The Paiute are a Native American people from the Great Basin in what is now northeastern California and northern Nevada.

Prior to contact the Paiute had a migratory lifestyle, with each band moving often within its territory to make use of seasonally available food sources. Food sources included Pinyon Pine nuts, grass seeds, fish, migratory waterfowl, Pronghorn Antelope, rabbits and other small mammals. Except for Cui-ui lakesucker and the Lahontan Cutthroat Trout, which could be caught in great abundance during their spawning runs, these food sources were available sporadically, and in only small quantities. In the eastern part of the Great Basin, the Paiute overlapped and intermingled with the Shoshone people.

Although contact increased their mobility by introducing them to horses and due an early policy by the railroads which allowed Paiutes to travel for free within Northern Nevada, the modern history of the tribe shares much with other western tribes - disease, poverty, war with the federal government, conflict with prospectors, ranchers and farmers and loss of the traditional way of life.

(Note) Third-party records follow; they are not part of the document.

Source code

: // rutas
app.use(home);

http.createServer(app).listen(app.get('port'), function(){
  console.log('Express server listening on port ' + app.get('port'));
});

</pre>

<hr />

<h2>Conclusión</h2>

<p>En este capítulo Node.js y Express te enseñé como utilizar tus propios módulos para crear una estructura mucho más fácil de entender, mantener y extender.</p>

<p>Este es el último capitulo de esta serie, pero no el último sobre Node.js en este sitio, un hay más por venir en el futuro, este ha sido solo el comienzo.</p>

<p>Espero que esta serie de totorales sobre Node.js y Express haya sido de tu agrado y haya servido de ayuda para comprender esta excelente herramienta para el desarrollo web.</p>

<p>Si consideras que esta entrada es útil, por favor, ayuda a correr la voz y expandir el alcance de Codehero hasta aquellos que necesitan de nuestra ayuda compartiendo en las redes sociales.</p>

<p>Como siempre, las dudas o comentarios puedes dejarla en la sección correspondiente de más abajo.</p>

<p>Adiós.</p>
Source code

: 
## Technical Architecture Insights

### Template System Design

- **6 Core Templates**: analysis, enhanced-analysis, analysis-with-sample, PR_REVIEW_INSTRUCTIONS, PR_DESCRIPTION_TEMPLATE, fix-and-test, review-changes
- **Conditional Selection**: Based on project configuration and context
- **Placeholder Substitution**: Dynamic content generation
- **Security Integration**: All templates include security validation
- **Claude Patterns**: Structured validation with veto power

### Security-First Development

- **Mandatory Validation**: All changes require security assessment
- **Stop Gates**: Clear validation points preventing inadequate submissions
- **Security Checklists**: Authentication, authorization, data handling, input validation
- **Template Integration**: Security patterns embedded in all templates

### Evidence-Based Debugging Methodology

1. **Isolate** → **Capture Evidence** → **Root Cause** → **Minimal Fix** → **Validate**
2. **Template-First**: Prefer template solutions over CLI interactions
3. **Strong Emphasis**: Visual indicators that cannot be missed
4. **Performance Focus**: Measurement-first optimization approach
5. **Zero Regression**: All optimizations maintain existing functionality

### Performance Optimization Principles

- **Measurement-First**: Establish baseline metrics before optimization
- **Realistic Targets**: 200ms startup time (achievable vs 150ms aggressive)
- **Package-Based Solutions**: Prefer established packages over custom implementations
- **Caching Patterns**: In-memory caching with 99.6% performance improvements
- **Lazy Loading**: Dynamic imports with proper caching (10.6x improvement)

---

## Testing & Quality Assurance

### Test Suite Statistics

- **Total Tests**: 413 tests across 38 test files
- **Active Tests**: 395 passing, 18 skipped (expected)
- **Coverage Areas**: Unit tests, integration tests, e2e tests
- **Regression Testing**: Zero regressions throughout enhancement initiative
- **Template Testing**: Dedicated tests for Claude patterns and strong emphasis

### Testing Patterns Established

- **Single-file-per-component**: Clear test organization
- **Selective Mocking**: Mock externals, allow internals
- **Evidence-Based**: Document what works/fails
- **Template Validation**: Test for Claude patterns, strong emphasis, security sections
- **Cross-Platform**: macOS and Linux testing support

Federal policy encouraged farming at the expense of the fisheries, which were nearly destroyed by diversions for irrigation. Currently, with help from tribally-run fish hatcheries, Cui-ui and Cutthroat Trout numbers are recovering in Pyramid Lake, although water is often insufficient to support spawning runs, and the fisheries are not commercially significant. Loss of these fisheries was a terrible blow to the Paiute people, both economicaly and culturaly.